The Houston Astros' José Altuve steps up to the plate on a 3-2 count, studies the pitcher and the situation, gets the go-ahead from third base, tracks the ball's release, swings ... and gets a single up the middle.
Altuve has honed natural reflexes, years of experience, knowledge of the pitcher's tendencies, and an understanding of the trajectories of various pitches.
What he sees, hears, and feels seamlessly combines with his brain and muscle memory to time the swing that produces the hit.
The robot, on the other hand, needs to use a linkage system to slowly coordinate data from its sensors with its motor capabilities.
A paper by University of Maryland researchers just published in the journal Science Robotics introduces a new way of combining perception and motor commands using the so-called hyperdimensional computing theory, which could fundamentally alter and improve the basic artificial intelligence (AI) task of sensorimotor representation -- how agents like robots translate what they sense into what they do.

- Dataset entries -

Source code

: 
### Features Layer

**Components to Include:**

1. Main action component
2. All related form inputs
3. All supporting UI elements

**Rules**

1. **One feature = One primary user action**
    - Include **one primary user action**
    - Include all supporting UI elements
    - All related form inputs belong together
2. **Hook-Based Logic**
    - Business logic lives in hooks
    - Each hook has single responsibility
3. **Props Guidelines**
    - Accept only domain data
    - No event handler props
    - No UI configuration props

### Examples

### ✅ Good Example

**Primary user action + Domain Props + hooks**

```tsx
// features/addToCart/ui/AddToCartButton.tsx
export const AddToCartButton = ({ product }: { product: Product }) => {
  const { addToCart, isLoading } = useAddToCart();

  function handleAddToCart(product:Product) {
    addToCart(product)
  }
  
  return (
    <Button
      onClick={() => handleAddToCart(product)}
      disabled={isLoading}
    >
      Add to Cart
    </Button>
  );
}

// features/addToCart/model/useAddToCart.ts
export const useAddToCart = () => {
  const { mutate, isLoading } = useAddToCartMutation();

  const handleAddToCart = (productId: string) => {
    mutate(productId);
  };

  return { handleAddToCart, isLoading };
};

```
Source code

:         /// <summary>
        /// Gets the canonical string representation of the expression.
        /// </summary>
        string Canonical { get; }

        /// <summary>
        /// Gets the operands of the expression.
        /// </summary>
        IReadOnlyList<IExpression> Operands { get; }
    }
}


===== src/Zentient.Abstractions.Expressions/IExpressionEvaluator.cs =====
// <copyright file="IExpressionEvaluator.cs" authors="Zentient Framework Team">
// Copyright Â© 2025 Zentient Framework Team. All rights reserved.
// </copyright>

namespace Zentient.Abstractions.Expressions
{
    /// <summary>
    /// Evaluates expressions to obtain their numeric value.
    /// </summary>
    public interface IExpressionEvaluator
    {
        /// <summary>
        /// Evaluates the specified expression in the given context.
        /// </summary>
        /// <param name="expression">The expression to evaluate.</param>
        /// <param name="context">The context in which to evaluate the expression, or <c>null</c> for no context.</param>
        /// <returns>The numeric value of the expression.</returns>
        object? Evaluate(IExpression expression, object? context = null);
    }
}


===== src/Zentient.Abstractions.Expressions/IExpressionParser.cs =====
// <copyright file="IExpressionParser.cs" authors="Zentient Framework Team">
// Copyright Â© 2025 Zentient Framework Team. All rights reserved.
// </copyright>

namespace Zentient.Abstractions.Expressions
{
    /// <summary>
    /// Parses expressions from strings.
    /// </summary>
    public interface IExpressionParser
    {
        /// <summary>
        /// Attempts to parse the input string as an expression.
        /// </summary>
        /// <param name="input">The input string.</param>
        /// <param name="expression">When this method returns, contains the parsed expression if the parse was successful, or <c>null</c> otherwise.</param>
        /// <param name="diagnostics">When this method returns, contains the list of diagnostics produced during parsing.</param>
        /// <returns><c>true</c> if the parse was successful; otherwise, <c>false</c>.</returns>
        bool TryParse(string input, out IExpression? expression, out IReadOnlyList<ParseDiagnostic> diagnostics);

- TASKS -
**A)** Duplicate the portion of the article on robot sensorimotor representation that begins at the words "The Houston Astros'" and stops after the words "up the middle.".
**B)** List everything the article on robot sensorimotor representation says José Altuve has honed.
**C)** Resume the article on robot sensorimotor representation from where it stops.

- RESPONSES -
**A)**
The Houston Astros' José Altuve steps up to the plate on a 3-2 count, studies the pitcher and the situation, gets the go-ahead from third base, tracks the ball's release, swings ... and gets a single up the middle.

**B)**
- Natural reflexes
- Years of experience
- Knowledge of the pitcher's tendencies
- An understanding of the trajectories of various pitches

**C)**
"Learning Sensorimotor Control with Neuromorphic Sensors: Toward Hyperdimensional Active Perception" was written by computer science Ph.D. students Anton Mitrokhin and Peter Sutor, Jr.; Cornelia Fermüller, an associate research scientist with the University of Maryland Institute for Advanced Computer Studies; and Computer Science Professor Yiannis Aloimonos.